## DATA FOR ANALYSIS
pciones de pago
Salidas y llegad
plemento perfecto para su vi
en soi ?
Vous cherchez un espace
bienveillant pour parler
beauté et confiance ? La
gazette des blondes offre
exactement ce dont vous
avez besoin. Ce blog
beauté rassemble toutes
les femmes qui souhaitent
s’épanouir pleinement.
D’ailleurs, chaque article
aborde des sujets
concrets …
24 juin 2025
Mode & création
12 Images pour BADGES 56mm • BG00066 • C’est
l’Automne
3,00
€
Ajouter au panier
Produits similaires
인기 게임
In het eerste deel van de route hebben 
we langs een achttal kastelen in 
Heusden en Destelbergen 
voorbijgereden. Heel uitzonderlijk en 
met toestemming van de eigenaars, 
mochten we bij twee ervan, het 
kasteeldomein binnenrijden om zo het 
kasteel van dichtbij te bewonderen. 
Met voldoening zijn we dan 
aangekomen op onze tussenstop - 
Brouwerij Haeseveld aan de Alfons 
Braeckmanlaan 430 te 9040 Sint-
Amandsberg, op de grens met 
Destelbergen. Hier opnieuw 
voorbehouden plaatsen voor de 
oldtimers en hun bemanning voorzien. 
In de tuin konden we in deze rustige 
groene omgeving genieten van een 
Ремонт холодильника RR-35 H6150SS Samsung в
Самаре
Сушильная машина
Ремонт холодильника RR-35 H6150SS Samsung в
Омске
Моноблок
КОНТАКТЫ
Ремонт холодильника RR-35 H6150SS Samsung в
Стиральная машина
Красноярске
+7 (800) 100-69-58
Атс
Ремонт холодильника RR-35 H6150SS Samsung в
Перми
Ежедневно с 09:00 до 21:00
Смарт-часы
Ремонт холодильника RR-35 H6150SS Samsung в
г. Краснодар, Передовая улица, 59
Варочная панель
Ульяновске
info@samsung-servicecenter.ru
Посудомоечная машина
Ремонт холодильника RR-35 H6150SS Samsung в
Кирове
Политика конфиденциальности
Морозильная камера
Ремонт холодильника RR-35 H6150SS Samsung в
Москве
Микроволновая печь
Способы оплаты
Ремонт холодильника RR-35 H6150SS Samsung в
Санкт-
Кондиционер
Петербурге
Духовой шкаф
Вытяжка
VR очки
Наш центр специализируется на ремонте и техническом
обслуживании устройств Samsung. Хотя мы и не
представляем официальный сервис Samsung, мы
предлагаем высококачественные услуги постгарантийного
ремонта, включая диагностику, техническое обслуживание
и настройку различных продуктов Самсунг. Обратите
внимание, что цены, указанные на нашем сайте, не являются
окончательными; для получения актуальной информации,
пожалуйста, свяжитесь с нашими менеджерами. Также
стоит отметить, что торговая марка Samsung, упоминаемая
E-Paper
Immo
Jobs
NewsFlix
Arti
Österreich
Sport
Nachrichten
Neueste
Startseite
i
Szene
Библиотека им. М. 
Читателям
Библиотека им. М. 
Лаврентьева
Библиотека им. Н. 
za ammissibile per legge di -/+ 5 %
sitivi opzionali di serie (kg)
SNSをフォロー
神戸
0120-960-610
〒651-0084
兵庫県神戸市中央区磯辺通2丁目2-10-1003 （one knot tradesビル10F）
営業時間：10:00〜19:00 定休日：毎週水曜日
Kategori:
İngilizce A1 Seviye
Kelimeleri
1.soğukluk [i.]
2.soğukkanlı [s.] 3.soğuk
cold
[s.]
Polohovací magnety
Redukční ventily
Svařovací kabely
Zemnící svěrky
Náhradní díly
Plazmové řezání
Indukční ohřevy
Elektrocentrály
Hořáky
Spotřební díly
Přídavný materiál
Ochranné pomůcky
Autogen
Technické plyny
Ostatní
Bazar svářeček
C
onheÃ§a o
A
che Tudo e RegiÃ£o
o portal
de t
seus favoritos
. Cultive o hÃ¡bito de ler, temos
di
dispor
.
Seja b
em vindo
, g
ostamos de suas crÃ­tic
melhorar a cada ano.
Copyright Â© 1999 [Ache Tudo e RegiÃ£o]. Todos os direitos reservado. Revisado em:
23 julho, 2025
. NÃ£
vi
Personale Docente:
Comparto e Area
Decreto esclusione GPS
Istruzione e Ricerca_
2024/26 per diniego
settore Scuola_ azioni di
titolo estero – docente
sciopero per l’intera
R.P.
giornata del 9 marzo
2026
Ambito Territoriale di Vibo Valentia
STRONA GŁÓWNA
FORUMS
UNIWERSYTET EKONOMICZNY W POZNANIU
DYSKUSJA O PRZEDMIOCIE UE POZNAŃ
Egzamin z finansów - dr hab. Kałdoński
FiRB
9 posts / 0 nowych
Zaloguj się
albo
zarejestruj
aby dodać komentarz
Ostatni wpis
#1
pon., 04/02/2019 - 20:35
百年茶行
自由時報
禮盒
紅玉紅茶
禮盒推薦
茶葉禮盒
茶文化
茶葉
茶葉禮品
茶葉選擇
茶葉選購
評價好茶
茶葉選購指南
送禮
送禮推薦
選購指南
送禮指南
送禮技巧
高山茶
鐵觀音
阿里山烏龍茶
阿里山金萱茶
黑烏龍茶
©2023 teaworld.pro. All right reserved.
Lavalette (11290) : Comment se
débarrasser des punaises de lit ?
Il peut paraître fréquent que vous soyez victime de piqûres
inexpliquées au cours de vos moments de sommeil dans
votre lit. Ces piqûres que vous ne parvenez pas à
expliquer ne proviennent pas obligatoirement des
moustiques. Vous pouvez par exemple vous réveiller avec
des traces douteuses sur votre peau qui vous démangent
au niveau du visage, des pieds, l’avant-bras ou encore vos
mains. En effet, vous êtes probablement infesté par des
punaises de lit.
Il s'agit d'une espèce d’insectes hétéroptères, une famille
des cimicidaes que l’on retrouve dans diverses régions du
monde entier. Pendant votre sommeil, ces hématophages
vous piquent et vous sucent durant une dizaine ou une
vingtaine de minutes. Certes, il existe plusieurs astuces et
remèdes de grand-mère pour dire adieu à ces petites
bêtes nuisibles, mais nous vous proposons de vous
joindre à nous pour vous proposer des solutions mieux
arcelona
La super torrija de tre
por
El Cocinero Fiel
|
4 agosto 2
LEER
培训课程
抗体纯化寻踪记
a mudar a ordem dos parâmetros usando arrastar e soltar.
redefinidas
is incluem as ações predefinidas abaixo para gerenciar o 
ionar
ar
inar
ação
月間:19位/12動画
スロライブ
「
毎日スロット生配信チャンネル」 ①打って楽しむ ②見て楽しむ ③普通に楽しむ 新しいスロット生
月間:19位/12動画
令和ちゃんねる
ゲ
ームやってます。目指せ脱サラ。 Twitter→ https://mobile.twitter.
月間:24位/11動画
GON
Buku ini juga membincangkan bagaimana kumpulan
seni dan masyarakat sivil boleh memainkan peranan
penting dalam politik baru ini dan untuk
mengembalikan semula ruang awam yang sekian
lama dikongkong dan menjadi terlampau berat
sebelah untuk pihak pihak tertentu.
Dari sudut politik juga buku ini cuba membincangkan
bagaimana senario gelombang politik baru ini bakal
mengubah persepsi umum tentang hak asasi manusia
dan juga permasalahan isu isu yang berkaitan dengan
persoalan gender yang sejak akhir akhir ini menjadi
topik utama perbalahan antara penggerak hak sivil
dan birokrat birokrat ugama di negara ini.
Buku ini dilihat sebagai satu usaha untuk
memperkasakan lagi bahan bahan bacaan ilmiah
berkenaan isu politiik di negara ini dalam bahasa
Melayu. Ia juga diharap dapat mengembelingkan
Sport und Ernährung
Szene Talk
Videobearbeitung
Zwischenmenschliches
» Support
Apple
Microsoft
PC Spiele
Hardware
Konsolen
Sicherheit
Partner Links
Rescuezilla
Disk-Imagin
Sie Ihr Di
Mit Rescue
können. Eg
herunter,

## WORK TO BE COMPLETED
Can you copy out every line of text from all the items above, character for character, with nothing changed, added, or dropped?

## EXERCISE RESULT
pciones de pago
Salidas y llegad
plemento perfecto para su vi
en soi ?
Vous cherchez un espace
bienveillant pour parler
beauté et confiance ? La
gazette des blondes offre
exactement ce dont vous
avez besoin. Ce blog
beauté rassemble toutes
les femmes qui souhaitent
s’épanouir pleinement.
D’ailleurs, chaque article
aborde des sujets
concrets …
24 juin 2025
Mode & création
12 Images pour BADGES 56mm • BG00066 • C’est
l’Automne
3,00
€
Ajouter au panier
Produits similaires
인기 게임
In het eerste deel van de route hebben 
we langs een achttal kastelen in 
Heusden en Destelbergen 
voorbijgereden. Heel uitzonderlijk en 
met toestemming van de eigenaars, 
mochten we bij twee ervan, het 
kasteeldomein binnenrijden om zo het 
kasteel van dichtbij te bewonderen. 
Met voldoening zijn we dan 
aangekomen op onze tussenstop - 
Brouwerij Haeseveld aan de Alfons 
Braeckmanlaan 430 te 9040 Sint-
Amandsberg, op de grens met 
Destelbergen. Hier opnieuw 
voorbehouden plaatsen voor de 
oldtimers en hun bemanning voorzien. 
In de tuin konden we in deze rustige 
groene omgeving genieten van een 
Ремонт холодильника RR-35 H6150SS Samsung в
Самаре
Сушильная машина
Ремонт холодильника RR-35 H6150SS Samsung в
Омске
Моноблок
КОНТАКТЫ
Ремонт холодильника RR-35 H6150SS Samsung в
Стиральная машина
Красноярске
+7 (800) 100-69-58
Атс
Ремонт холодильника RR-35 H6150SS Samsung в
Перми
Ежедневно с 09:00 до 21:00
Смарт-часы
Ремонт холодильника RR-35 H6150SS Samsung в
г. Краснодар, Передовая улица, 59
Варочная панель
Ульяновске
info@samsung-servicecenter.ru
Посудомоечная машина
Ремонт холодильника RR-35 H6150SS Samsung в
Кирове
Политика конфиденциальности
Морозильная камера
Ремонт холодильника RR-35 H6150SS Samsung в
Москве
Микроволновая печь
Способы оплаты
Ремонт холодильника RR-35 H6150SS Samsung в
Санкт-
Кондиционер
Петербурге
Духовой шкаф
Вытяжка
VR очки
Наш центр специализируется на ремонте и техническом
обслуживании устройств Samsung. Хотя мы и не
представляем официальный сервис Samsung, мы
предлагаем высококачественные услуги постгарантийного
ремонта, включая диагностику, техническое обслуживание
и настройку различных продуктов Самсунг. Обратите
внимание, что цены, указанные на нашем сайте, не являются
окончательными; для получения актуальной информации,
пожалуйста, свяжитесь с нашими менеджерами. Также
стоит отметить, что торговая марка Samsung, упоминаемая
E-Paper
Immo
Jobs
NewsFlix
Arti
Österreich
Sport
Nachrichten
Neueste
Startseite
i
Szene
Библиотека им. М. 
Читателям
Библиотека им. М. 
Лаврентьева
Библиотека им. Н. 
za ammissibile per legge di -/+ 5 %
sitivi opzionali di serie (kg)
SNSをフォロー
神戸
0120-960-610
〒651-0084
兵庫県神戸市中央区磯辺通2丁目2-10-1003 （one knot tradesビル10F）
営業時間：10:00〜19:00 定休日：毎週水曜日
Kategori:
İngilizce A1 Seviye
Kelimeleri
1.soğukluk [i.]
2.soğukkanlı [s.] 3.soğuk
cold
[s.]
Polohovací magnety
Redukční ventily
Svařovací kabely
Zemnící svěrky
Náhradní díly
Plazmové řezání
Indukční ohřevy
Elektrocentrály
Hořáky
Spotřební díly
Přídavný materiál
Ochranné pomůcky
Autogen
Technické plyny
Ostatní
Bazar svářeček
C
onheÃ§a o
A
che Tudo e RegiÃ£o
o portal
de t
seus favoritos
. Cultive o hÃ¡bito de ler, temos
di
dispor
.
Seja b
em vindo
, g
ostamos de suas crÃ­tic
melhorar a cada ano.
Copyright Â© 1999 [Ache Tudo e RegiÃ£o]. Todos os direitos reservado. Revisado em:
23 julho, 2025
. NÃ£
vi
Personale Docente:
Comparto e Area
Decreto esclusione GPS
Istruzione e Ricerca_
2024/26 per diniego
settore Scuola_ azioni di
titolo estero – docente
sciopero per l’intera
R.P.
giornata del 9 marzo
2026
Ambito Territoriale di Vibo Valentia
STRONA GŁÓWNA
FORUMS
UNIWERSYTET EKONOMICZNY W POZNANIU
DYSKUSJA O PRZEDMIOCIE UE POZNAŃ
Egzamin z finansów - dr hab. Kałdoński
FiRB
9 posts / 0 nowych
Zaloguj się
albo
zarejestruj
aby dodać komentarz
Ostatni wpis
#1
pon., 04/02/2019 - 20:35
百年茶行
自由時報
禮盒
紅玉紅茶
禮盒推薦
茶葉禮盒
茶文化
茶葉
茶葉禮品
茶葉選擇
茶葉選購
評價好茶
茶葉選購指南
送禮
送禮推薦
選購指南
送禮指南
送禮技巧
高山茶
鐵觀音
阿里山烏龍茶
阿里山金萱茶
黑烏龍茶
©2023 teaworld.pro. All right reserved.
Lavalette (11290) : Comment se
débarrasser des punaises de lit ?
Il peut paraître fréquent que vous soyez victime de piqûres
inexpliquées au cours de vos moments de sommeil dans
votre lit. Ces piqûres que vous ne parvenez pas à
expliquer ne proviennent pas obligatoirement des
moustiques. Vous pouvez par exemple vous réveiller avec
des traces douteuses sur votre peau qui vous démangent
au niveau du visage, des pieds, l’avant-bras ou encore vos
mains. En effet, vous êtes probablement infesté par des
punaises de lit.
Il s'agit d'une espèce d’insectes hétéroptères, une famille
des cimicidaes que l’on retrouve dans diverses régions du
monde entier. Pendant votre sommeil, ces hématophages
vous piquent et vous sucent durant une dizaine ou une
vingtaine de minutes. Certes, il existe plusieurs astuces et
remèdes de grand-mère pour dire adieu à ces petites
bêtes nuisibles, mais nous vous proposons de vous
joindre à nous pour vous proposer des solutions mieux
arcelona
La super torrija de tre
por
El Cocinero Fiel
|
4 agosto 2
LEER
培训课程
抗体纯化寻踪记
a mudar a ordem dos parâmetros usando arrastar e soltar.
redefinidas
is incluem as ações predefinidas abaixo para gerenciar o 
ionar
ar
inar
ação
月間:19位/12動画
スロライブ
「
毎日スロット生配信チャンネル」 ①打って楽しむ ②見て楽しむ ③普通に楽しむ 新しいスロット生
月間:19位/12動画
令和ちゃんねる
ゲ
ームやってます。目指せ脱サラ。 Twitter→ https://mobile.twitter.
月間:24位/11動画
GON
Buku ini juga membincangkan bagaimana kumpulan
seni dan masyarakat sivil boleh memainkan peranan
penting dalam politik baru ini dan untuk
mengembalikan semula ruang awam yang sekian
lama dikongkong dan menjadi terlampau berat
sebelah untuk pihak pihak tertentu.
Dari sudut politik juga buku ini cuba membincangkan
bagaimana senario gelombang politik baru ini bakal
mengubah persepsi umum tentang hak asasi manusia
dan juga permasalahan isu isu yang berkaitan dengan
persoalan gender yang sejak akhir akhir ini menjadi
topik utama perbalahan antara penggerak hak sivil
dan birokrat birokrat ugama di negara ini.
Buku ini dilihat sebagai satu usaha untuk
memperkasakan lagi bahan bahan bacaan ilmiah
berkenaan isu politiik di negara ini dalam bahasa
Melayu. Ia juga diharap dapat mengembelingkan
Sport und Ernährung
Szene Talk
Videobearbeitung
Zwischenmenschliches
» Support
Apple
Microsoft
PC Spiele
Hardware
Konsolen
Sicherheit
Partner Links
Rescuezilla
Disk-Imagin
Sie Ihr Di
Mit Rescue
können. Eg
herunter,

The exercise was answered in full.